Your Satori Mind

Even Jim Jarmusch kneels at the altar of Michio Kurihara

Your Satori Mind
Photo courtesy of Naomi Yang

With a cigarette dangling in his left hand, Michio Kurihara pushes back his jet-black hair, revealing a few slivers of gray. He looks older up close, exhausted yet hospitable.

As the Japanese guitarist sits in Mohawk's sparse greenroom in October 2007, an evening billed as the Roaring Silence Revue takes on a new meaning. With the help of the Chronicle's token translator Bobby Leath, questions are attempted about his upbringing and influences. There's so much history to be uncovered, so many stories to be unpacked. As a member of White Heaven and longtime fixture in Ghost, Kurihara embodies Tokyo's psychedelic renaissance of the late 1980s, an underground movement that redefined the concept of heaviness.

And yet, the language barrier between his broken English and our fractured Japanese seems to stretch further than the North Pacific Ocean. Like charades in slow motion, each word gets acted out through different sets of hands, as if their meaning will somehow emerge through the deliberate repetition of frustrated movements. It's to no avail. The awkwardness is deafening.

That humbling defeat was unfathomable hours earlier. Kurihara opened the double bill with Damon & Naomi, providing an evocative smokescreen to the former Galaxie 500 duo's elegant pop. The movements are so soft and delicate it feels as though you're eavesdropping on the private conversations of the unlikely threesome's Within These Walls. Boris provides the perfect study in contrast.

With the Stooges' raw power and bullheaded doom of the Melvins, the Japanese colossus remains the ultimate power trio. Wata and Takeshi exchange guitar riffs with violent precision while drummer Atsuo serves as master of ceremonies, hammering a massive gong and crowd-surfing. With a second amplifier cabinet, Boris' touring mercenary Kurihara skywrites through this typhoon of avant-metal. The resulting fury shorts the venue's PA system not once but twice. Nothing is lost in translation.

Such is the power and glory of Michio Kuri­hara, the great chameleon of Japanese rock, a one-man Quicksilver Messenger Service capable of capturing both the eerie eye of the storm and the torrential torment outside it. His style encompasses every phase of the Yardbirds: the slow-hand lyricism of Eric Clapton, Jeff Beck's incendiary fusion, and the epic sorcery of Jimmy Page. Rather than your typical blues or post-blues shredder, Kurihara's a sonic contortionist, unpredictable and far more interested in sculpting with texture than through chords or progressions.

"He works really hard to adjust himself to whoever he's playing with," surmised Damon Krukowski before the tour. "There's a whole process that he's going through to shape the sound. I've heard him say in interviews that he's not a technical player, but he's so skilled. I think he means that he doesn't play for technique's sake. He doesn't assert himself that way. The playing comes out of an emotional core."

"He's such a sensitive player, always listening and adjusting and enhancing whatever is happening at that moment with the music," furthers Naomi Yang. "Yet despite his accommodations for whomever he's playing with, when you hear that guitar tone, that special touch – you know it's Kurihara. His sound is unmistakable."

■ Directions:
1. In the article on guitarist Michio Kurihara, who acted as the Chronicle's translator during the greenroom interview?
2. From the article on guitarist Michio Kurihara, copy the passage that begins with the words "Even Jim Jarmusch" and ends after the words "concept of heaviness.".
3. Proceed with the article on guitarist Michio Kurihara, picking up right after its final sentence.

■ Dataset content:
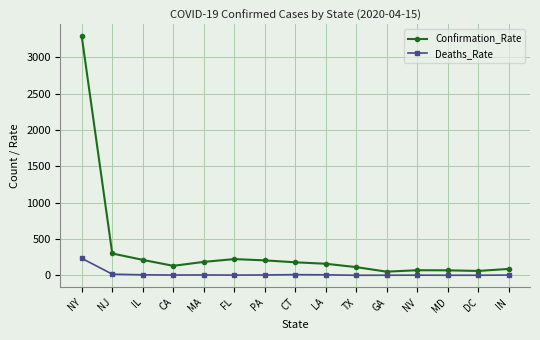

At which category is the sum across all series the highest?

NY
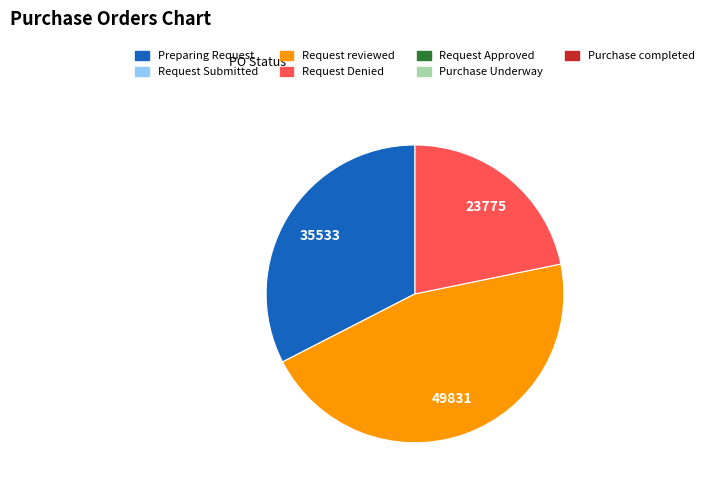

Does any single category account for the majority?

No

■ Answers for the tasks:
1. Bobby Leath

2.
Even Jim Jarmusch kneels at the altar of Michio Kurihara

Your Satori Mind
Photo courtesy of Naomi Yang

With a cigarette dangling in his left hand, Michio Kurihara pushes back his jet-black hair, revealing a few slivers of gray. He looks older up close, exhausted yet hospitable.

As the Japanese guitarist sits in Mohawk's sparse greenroom in October 2007, an evening billed as the Roaring Silence Revue takes on a new meaning. With the help of the Chronicle's token translator Bobby Leath, questions are attempted about his upbringing and influences. There's so much history to be uncovered, so many stories to be unpacked. As a member of White Heaven and longtime fixture in Ghost, Kurihara embodies Tokyo's psychedelic renaissance of the late 1980s, an underground movement that redefined the concept of heaviness.

3.
"I don't consider Kurihara's instrument to be a guitar," reasoned Boris drummer Atsuo to the Chronicle via a translator (see "Mabuta no Ura," June 27, 2008). "The way he plays it destroys that idea. I hear it as a special kind of noise. It's not as though Boris had a third guitarist; it was as if we had this whole other entity in the group. Boris' sound is a series of steps. It has a roughness to it. With Kurihara, though, it's like he sends sine waves through the music, smoothing out some of the rough edges.

"He adds another dimension to the music that it didn't have before."

Born in Nishi Tama on the western cusp of Tokyo in 1961, Kurihara was raised in the wake of Japan's post-World War II rock & roll awakening. As documented by Julian Cope's psych-lopedia Japrocksampler, this parallel universe produced heavy-Zen masters Flower Travellin' Band, Taj Mahal Travellers' radical long-form expressionism, and gutter-punks Les Rallizes Dénudés.

Your Satori Mind
Photo courtesy of Naomi Yang

In 1983, inspired by live performances from visiting free jazz visionaries Sun Ra and James Blood Ulmer, as well as Japanese noise guru Keiji Haino, the guitarist joined Onna, the experimental project of erotic illustrator Keizo Miyanishi. The band's electric funeral dirges – the earliest known recordings of which were reissued last year by Holy Mountain – marked ground zero for the country's emerging underground of improvised and primitive psych-rock.

"A crash/flash point between the dark centuries of Japanese isolation and self-obsession, and the new lights of cultural infinity," mused scholar Alan Cummings in the liner notes to the third installment of PSF Records' Tokyo Flashback series, which documented the movement. "Maybe you think you know about Japanese music. 'Yeah, Japan? The Kodo Drummers. Yellow Magic Orchestra. Shonen Knife.' Think again."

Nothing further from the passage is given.